PROBLEM REQUIREMENTS:
Repeat every entry in full. Match each line exactly.
*** Opening RECORDS PROVIDED ***
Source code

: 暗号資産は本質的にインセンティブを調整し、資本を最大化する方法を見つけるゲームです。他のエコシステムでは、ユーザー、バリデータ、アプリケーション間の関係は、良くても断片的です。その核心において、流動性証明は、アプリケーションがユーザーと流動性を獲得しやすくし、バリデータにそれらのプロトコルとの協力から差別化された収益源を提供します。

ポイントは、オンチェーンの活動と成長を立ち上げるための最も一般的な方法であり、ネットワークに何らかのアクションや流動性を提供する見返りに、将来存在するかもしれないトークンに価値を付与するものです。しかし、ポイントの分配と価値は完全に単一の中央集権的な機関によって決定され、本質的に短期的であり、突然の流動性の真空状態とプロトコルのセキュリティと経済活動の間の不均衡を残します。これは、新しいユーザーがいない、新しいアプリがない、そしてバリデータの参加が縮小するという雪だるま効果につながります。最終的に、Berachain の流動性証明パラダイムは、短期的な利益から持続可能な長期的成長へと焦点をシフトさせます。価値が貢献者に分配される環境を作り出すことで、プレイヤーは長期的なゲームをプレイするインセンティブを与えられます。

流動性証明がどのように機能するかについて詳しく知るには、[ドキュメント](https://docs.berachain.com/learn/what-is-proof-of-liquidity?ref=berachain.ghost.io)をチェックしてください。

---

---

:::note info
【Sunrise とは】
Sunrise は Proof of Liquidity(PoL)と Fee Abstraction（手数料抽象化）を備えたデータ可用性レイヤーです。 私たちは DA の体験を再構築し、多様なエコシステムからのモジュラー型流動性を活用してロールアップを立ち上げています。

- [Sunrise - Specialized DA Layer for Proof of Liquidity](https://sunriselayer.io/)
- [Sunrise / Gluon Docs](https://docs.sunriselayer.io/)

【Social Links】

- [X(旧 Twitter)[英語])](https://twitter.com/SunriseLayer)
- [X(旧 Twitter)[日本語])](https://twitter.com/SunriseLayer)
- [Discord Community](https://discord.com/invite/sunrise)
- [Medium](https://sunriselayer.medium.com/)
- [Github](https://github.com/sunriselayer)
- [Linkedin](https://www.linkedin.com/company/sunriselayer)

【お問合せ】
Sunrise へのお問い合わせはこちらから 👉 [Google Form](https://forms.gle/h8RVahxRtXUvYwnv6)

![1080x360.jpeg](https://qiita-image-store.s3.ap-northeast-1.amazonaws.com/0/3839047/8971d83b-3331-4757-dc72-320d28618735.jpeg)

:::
*** Closing RECORDS PROVIDED ***
COMPLETED EXERCISE:
Source code

: 暗号資産は本質的にインセンティブを調整し、資本を最大化する方法を見つけるゲームです。他のエコシステムでは、ユーザー、バリデータ、アプリケーション間の関係は、良くても断片的です。その核心において、流動性証明は、アプリケーションがユーザーと流動性を獲得しやすくし、バリデータにそれらのプロトコルとの協力から差別化された収益源を提供します。

ポイントは、オンチェーンの活動と成長を立ち上げるための最も一般的な方法であり、ネットワークに何らかのアクションや流動性を提供する見返りに、将来存在するかもしれないトークンに価値を付与するものです。しかし、ポイントの分配と価値は完全に単一の中央集権的な機関によって決定され、本質的に短期的であり、突然の流動性の真空状態とプロトコルのセキュリティと経済活動の間の不均衡を残します。これは、新しいユーザーがいない、新しいアプリがない、そしてバリデータの参加が縮小するという雪だるま効果につながります。最終的に、Berachain の流動性証明パラダイムは、短期的な利益から持続可能な長期的成長へと焦点をシフトさせます。価値が貢献者に分配される環境を作り出すことで、プレイヤーは長期的なゲームをプレイするインセンティブを与えられます。

流動性証明がどのように機能するかについて詳しく知るには、[ドキュメント](https://docs.berachain.com/learn/what-is-proof-of-liquidity?ref=berachain.ghost.io)をチェックしてください。

---

---

:::note info
【Sunrise とは】
Sunrise は Proof of Liquidity(PoL)と Fee Abstraction（手数料抽象化）を備えたデータ可用性レイヤーです。 私たちは DA の体験を再構築し、多様なエコシステムからのモジュラー型流動性を活用してロールアップを立ち上げています。

- [Sunrise - Specialized DA Layer for Proof of Liquidity](https://sunriselayer.io/)
- [Sunrise / Gluon Docs](https://docs.sunriselayer.io/)

【Social Links】

- [X(旧 Twitter)[英語])](https://twitter.com/SunriseLayer)
- [X(旧 Twitter)[日本語])](https://twitter.com/SunriseLayer)
- [Discord Community](https://discord.com/invite/sunrise)
- [Medium](https://sunriselayer.medium.com/)
- [Github](https://github.com/sunriselayer)
- [Linkedin](https://www.linkedin.com/company/sunriselayer)

【お問合せ】
Sunrise へのお問い合わせはこちらから 👉 [Google Form](https://forms.gle/h8RVahxRtXUvYwnv6)

![1080x360.jpeg](https://qiita-image-store.s3.ap-northeast-1.amazonaws.com/0/3839047/8971d83b-3331-4757-dc72-320d28618735.jpeg)

:::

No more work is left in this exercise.